Die Europäische Zentralbank (EZB) will nächsten Monat entscheiden, ob sie im Kampf gegen die Rezession zu weiteren unorthodoxen geldpolitischen Maßnahmen greift. Das sei allerdings noch nicht ausgemachte Sache, sagte EZB-Präsident Jean-Claude Trichet gestern nach dem Zinsentscheid der Währungshüter.

"Man wird sehen, wie wir entscheiden werden", fügte der EZB-Chef hinzu. Seit Ausbruch der Finanzkrise pumpen die EZB und andere Notenbanken Milliarden in die Märkte, um die Banken zu stützen und den Geldfluss aufrechtzuerhalten.

Spekulationen über weitere Maßnahmen
Bereits vor der Zinssitzung von gestern, bei der die Zentralbank den Schlüsselzins überraschend nur um einen Viertelprozentpunkt auf 1,25 Prozent senkte, war über weitere Maßnahmen der EZB jenseits des Leitzinses spekuliert worden.

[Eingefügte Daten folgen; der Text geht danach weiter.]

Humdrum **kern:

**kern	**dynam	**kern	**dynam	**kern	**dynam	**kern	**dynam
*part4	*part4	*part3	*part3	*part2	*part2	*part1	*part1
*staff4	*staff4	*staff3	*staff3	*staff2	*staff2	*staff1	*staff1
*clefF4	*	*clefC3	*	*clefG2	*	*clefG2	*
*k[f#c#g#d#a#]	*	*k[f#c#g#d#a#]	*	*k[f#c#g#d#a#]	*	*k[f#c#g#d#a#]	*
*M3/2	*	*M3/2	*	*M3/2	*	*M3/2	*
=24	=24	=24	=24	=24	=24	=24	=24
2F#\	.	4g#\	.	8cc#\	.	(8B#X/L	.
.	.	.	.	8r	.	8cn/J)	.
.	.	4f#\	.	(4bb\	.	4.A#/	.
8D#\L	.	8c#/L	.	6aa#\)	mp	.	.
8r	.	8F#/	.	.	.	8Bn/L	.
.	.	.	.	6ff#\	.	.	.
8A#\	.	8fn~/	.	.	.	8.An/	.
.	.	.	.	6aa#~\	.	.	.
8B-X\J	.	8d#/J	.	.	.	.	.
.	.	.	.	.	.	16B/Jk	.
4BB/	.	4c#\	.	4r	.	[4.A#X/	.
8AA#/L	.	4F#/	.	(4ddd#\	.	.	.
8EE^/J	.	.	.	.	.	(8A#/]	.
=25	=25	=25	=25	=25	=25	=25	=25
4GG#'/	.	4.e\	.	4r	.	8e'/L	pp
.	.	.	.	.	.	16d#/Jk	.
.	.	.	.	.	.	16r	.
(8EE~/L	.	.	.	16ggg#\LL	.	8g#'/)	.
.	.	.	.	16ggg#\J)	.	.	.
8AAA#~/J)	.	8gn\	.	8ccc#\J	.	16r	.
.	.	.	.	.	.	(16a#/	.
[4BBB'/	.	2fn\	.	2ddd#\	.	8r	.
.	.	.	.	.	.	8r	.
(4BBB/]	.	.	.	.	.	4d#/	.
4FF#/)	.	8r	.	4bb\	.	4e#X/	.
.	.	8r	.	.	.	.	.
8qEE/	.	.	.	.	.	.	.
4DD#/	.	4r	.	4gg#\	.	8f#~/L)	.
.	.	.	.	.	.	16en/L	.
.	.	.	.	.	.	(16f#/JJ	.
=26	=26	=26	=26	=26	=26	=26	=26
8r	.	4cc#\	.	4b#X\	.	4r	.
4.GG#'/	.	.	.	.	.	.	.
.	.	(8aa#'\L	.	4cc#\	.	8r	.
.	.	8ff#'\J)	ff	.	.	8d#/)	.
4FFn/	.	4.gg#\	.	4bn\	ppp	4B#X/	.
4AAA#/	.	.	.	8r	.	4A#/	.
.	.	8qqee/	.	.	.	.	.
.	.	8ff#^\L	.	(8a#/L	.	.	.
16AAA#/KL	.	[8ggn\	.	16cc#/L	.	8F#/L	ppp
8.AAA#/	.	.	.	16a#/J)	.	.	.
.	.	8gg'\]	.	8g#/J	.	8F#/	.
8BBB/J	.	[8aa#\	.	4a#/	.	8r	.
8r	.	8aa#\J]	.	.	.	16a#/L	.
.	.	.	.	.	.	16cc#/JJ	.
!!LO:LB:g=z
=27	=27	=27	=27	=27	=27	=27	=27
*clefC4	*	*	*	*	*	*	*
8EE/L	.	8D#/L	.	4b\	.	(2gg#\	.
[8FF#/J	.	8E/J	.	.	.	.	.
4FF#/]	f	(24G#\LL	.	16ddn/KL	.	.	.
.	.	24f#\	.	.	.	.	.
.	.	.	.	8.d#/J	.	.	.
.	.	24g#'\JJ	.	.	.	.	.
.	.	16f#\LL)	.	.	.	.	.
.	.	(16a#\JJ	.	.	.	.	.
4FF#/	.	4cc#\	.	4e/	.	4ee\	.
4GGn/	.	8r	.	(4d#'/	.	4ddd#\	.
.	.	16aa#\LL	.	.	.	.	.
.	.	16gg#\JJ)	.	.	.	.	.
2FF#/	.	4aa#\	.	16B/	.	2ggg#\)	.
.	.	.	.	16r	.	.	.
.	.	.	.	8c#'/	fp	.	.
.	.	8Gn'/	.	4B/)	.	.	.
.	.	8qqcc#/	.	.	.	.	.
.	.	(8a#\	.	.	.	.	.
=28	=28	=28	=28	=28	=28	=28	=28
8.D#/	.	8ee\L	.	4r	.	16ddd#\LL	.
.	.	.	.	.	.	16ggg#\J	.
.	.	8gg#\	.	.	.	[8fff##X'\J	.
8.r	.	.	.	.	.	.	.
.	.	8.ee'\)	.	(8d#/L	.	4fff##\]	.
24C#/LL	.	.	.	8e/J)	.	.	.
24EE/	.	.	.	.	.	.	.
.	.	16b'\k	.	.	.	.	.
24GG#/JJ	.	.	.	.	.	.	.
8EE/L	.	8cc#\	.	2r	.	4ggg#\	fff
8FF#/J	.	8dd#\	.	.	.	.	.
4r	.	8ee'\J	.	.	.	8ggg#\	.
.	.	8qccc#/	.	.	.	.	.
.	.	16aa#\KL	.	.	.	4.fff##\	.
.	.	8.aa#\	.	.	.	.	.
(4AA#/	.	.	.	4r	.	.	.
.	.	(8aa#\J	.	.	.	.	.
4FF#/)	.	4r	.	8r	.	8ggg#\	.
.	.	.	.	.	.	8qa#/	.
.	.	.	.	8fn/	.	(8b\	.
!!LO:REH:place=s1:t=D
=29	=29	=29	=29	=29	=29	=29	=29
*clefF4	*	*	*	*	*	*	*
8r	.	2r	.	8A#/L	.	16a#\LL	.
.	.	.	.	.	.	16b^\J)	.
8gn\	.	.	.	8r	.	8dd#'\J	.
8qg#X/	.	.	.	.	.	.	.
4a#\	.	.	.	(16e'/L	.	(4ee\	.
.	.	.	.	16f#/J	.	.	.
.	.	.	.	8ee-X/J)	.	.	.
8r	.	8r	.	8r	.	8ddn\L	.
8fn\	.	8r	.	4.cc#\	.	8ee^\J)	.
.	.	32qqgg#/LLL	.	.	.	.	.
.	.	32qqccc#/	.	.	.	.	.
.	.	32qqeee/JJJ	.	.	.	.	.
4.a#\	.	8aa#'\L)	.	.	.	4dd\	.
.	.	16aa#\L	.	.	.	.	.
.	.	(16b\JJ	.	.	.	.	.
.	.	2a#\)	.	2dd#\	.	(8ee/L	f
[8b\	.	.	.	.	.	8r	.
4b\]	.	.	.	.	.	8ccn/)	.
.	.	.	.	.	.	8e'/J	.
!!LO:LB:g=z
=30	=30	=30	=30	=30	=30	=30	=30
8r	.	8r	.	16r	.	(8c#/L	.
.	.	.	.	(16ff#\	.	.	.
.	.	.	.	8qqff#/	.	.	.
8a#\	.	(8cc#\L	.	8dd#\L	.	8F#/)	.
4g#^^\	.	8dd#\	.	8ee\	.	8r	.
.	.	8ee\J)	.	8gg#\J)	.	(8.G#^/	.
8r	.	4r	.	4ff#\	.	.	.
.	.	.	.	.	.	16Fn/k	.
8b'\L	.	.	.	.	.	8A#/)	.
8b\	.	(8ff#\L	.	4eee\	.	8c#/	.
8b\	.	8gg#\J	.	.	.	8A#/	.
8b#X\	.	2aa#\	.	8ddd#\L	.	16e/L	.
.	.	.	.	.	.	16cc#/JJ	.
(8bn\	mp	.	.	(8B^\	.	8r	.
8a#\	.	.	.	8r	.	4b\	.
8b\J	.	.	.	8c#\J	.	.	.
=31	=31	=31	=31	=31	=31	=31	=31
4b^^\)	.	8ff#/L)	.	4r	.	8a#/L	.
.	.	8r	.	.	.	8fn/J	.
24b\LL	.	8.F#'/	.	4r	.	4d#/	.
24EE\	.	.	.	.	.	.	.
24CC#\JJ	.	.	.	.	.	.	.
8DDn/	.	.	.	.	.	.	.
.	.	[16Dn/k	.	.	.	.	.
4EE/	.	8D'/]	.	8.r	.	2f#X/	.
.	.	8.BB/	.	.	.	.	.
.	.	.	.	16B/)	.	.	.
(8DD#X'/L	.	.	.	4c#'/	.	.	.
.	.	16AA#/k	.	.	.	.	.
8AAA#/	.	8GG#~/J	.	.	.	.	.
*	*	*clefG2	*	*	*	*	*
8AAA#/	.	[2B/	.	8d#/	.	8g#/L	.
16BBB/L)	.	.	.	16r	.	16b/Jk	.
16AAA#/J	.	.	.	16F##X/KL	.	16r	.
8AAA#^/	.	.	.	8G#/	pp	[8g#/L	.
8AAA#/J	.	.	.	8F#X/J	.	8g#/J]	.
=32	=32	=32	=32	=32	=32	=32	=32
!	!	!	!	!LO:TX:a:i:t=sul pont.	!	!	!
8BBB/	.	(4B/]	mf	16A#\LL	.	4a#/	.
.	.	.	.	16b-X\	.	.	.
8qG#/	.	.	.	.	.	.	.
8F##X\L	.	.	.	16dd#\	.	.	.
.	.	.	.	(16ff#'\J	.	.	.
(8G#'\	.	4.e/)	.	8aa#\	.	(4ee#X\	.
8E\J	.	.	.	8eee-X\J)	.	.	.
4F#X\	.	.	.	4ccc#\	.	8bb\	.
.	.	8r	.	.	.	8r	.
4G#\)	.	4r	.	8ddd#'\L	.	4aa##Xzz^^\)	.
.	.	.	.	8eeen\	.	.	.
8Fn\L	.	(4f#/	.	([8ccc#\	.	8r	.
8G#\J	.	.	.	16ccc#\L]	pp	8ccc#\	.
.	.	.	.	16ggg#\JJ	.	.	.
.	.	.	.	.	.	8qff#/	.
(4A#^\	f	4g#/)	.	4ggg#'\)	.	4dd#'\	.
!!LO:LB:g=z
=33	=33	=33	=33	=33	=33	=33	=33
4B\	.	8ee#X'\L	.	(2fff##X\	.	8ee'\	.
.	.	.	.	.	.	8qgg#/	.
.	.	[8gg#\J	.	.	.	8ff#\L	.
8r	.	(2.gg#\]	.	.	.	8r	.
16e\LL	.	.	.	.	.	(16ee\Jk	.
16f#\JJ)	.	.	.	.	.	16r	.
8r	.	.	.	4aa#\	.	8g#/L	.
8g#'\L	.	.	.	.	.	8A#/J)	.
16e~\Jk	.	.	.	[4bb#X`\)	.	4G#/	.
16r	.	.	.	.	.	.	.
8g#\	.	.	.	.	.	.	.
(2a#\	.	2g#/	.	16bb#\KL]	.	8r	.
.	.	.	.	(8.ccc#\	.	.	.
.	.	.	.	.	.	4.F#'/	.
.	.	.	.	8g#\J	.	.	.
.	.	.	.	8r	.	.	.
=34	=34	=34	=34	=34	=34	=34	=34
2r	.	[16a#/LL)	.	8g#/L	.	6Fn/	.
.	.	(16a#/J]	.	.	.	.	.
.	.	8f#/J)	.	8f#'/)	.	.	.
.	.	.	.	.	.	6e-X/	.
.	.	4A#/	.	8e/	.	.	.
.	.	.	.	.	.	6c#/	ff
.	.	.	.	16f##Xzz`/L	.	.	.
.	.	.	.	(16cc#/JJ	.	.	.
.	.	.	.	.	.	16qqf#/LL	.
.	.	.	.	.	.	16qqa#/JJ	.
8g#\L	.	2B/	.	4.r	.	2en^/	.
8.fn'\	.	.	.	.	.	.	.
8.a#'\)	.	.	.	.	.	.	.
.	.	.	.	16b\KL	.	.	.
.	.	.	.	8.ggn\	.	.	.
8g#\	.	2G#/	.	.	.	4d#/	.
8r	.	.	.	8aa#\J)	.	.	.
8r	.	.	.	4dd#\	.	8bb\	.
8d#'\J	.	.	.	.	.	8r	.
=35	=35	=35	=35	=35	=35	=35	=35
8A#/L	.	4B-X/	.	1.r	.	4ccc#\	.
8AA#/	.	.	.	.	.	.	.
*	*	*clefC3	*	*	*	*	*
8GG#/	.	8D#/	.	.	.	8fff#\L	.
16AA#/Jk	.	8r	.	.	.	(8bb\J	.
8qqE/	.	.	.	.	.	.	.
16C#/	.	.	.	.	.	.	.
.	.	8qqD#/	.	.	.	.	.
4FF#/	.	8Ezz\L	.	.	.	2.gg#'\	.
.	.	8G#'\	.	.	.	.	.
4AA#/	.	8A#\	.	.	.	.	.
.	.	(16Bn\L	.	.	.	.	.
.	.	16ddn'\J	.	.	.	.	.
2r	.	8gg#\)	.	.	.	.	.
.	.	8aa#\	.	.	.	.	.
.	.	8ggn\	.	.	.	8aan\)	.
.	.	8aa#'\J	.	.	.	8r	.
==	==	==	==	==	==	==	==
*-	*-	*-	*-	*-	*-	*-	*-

So wurde vermutet, dass die EZB die Fristen für ihre Refinanzierungsgeschäfte mit den Banken deutlich ausweiten könnte. Die EZB hatte die Laufzeiten ihrer Geldmarktgeschäfte bereits vor einigen Monaten verlängert. Ursprünglich hatte sie den Banken entweder für eine Woche oder drei Monate Zentralbankgeld zur Verfügung gestellt.

Eine weitere unorthodoxe Maßnahme könnte sein, dass die Notenbank den Unternehmen Anleihen oder Commercial Papers direkt abkauft. Damit wäre die Liquiditätsversorgung der Firmen auch bei einer Kreditklemme gesichert.